# Titanic - Final Report and Conclusions
## Objective
In this section, we will summarize the key findings, evaluate feature importance,
and discuss potential improvements for the Titanic survival prediction model.

## Key Findings
1. **Data Exploration:**
   - Women had a higher survival rate compared to men.
   - Higher-class passengers had better chances of survival.
   - Many missing values were found in the 'Cabin' column.

2. **Feature Engineering:**
   - Family size and social status (title) proved to be important features.
   - Scaling and encoding categorical variables improved model performance.

3. **Model Performance:**
   - Random Forest outperformed Logistic Regression in terms of accuracy.
   - ROC analysis revealed an acceptable trade-off between sensitivity and specificity.

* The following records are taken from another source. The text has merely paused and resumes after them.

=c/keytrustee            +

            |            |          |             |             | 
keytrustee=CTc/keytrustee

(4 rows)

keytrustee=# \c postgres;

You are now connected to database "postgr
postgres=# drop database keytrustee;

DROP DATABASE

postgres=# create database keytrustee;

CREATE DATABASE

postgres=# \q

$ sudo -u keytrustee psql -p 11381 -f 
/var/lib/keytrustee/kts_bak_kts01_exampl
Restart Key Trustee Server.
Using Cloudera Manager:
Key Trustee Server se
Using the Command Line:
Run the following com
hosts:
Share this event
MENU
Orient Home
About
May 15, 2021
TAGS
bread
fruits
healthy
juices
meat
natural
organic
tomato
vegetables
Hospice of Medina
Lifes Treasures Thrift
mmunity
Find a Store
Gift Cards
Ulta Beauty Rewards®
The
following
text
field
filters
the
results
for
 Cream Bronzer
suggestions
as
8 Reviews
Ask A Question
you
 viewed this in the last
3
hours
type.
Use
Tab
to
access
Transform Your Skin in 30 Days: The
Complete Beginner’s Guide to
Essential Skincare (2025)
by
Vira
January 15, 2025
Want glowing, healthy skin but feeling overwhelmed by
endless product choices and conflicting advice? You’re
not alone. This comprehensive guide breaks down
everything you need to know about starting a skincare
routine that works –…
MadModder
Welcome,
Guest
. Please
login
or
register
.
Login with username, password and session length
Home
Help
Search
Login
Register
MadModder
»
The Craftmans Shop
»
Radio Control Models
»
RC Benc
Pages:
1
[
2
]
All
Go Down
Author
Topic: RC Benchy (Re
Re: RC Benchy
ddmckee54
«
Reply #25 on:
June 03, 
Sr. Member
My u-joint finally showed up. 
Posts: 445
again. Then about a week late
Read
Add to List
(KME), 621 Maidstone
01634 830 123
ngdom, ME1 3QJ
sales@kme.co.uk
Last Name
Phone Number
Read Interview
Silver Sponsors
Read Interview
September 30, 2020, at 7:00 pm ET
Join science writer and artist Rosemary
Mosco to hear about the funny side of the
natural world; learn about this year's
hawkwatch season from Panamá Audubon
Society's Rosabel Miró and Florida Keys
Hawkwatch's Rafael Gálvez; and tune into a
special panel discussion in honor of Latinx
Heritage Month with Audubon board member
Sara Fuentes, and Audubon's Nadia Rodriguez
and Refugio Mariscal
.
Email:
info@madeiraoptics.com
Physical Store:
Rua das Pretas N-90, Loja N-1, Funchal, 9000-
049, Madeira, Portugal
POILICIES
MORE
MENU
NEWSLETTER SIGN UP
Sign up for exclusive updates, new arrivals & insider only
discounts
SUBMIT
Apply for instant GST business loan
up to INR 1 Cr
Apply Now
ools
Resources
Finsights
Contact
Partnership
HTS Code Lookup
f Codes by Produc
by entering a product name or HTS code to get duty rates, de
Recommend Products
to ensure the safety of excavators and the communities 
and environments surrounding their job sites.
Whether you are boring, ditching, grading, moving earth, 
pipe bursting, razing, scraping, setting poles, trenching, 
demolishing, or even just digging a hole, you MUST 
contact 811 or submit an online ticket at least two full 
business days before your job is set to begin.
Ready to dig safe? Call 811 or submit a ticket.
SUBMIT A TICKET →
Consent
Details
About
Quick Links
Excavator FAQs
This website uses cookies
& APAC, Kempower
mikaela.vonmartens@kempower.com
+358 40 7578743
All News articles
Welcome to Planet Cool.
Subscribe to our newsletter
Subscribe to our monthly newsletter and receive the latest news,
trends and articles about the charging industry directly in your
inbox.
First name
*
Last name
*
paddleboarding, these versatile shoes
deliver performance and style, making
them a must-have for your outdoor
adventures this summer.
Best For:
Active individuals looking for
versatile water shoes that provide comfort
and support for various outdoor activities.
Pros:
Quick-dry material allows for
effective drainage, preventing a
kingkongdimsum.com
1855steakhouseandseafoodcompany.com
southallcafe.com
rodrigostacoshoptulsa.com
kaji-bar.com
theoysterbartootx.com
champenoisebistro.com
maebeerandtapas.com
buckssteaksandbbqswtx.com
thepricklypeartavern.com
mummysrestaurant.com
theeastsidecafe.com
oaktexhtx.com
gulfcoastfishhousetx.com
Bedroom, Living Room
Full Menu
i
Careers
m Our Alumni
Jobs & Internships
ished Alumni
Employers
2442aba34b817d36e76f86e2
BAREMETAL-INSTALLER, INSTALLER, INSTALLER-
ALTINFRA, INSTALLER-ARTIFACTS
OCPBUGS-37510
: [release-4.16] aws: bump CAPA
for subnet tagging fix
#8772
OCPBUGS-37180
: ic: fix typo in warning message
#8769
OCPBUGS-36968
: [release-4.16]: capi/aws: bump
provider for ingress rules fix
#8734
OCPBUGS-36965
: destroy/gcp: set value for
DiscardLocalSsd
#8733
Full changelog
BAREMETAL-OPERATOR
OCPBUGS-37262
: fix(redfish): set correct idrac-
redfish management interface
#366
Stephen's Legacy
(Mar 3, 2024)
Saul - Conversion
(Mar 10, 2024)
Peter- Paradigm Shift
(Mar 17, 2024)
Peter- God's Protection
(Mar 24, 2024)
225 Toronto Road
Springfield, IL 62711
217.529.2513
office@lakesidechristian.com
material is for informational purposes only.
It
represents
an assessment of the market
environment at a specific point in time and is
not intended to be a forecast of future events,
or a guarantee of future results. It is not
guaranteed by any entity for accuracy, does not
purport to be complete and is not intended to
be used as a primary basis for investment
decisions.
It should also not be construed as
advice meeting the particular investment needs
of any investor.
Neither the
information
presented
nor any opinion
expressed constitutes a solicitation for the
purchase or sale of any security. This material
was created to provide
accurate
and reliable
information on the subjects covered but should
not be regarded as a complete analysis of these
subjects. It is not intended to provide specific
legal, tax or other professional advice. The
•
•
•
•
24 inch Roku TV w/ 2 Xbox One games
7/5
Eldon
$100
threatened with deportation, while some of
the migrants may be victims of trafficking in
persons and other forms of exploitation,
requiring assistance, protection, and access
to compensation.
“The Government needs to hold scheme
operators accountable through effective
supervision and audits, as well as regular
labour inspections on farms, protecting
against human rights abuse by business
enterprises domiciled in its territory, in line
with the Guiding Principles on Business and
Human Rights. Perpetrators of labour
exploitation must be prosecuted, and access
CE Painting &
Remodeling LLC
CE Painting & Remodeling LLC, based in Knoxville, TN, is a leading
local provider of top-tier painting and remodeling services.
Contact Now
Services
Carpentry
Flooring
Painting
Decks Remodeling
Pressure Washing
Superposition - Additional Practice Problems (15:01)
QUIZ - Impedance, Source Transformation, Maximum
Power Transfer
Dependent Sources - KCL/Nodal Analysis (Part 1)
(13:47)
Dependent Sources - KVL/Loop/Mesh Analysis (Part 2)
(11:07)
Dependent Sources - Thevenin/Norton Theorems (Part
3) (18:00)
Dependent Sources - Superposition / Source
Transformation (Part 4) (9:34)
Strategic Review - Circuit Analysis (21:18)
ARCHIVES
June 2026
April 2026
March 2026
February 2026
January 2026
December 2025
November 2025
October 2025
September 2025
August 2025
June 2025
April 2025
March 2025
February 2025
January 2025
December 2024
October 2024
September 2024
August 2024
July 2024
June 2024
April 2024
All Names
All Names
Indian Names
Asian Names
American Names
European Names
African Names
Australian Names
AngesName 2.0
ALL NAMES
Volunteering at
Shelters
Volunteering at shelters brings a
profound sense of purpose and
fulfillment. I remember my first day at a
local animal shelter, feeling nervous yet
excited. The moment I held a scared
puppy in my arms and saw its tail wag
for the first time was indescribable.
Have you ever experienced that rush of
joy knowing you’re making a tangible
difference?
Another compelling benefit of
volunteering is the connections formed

## Feature Importance Analysis
We will now analyze which features contributed the most to the Random Forest model's decisions.

In [None]:
import pandas as pd
import matplotlib.pyplot as plt
from sklearn.ensemble import RandomForestClassifier
from sklearn.model_selection import train_test_split

train_df = pd.read_csv('train_cleaned.csv')
features = ['Pclass', 'Sex', 'Age', 'Fare', 'FamilySize', 'IsAlone', 'Embarked_Q', 'Embarked_S', 'Title_Miss', 'Title_Mr', 'Title_Mrs']
X = train_df[features]
y = train_df['Survived']

X_train, X_val, y_train, y_val = train_test_split(X, y, test_size=0.2, random_state=42)
rf = RandomForestClassifier(n_estimators=100, random_state=42)
rf.fit(X_train, y_train)

feature_importances = pd.DataFrame({'Feature': features, 'Importance': rf.feature_importances_})
feature_importances.sort_values(by='Importance', ascending=False, inplace=True)
plt.figure(figsize=(10,6))
plt.barh(feature_importances['Feature'], feature_importances['Importance'])
plt.title('Feature Importance')
plt.xlabel('Importance')
plt.ylabel('Feature')
plt.show()

## Potential Improvements
Based on the findings, the following improvements can be considered:
- Fine-tuning hyperparameters of models using GridSearchCV.
- Applying advanced feature selection techniques to reduce dimensionality.
- Using ensemble models such as Gradient Boosting and XGBoost.
- Collecting additional data to enrich the dataset.


## Final Thoughts
- The Titanic dataset is a great case for learning data preprocessing and modeling.
- Despite limitations such as missing data, useful insights were derived.
- Further improvements in feature engineering and model selection can enhance predictions.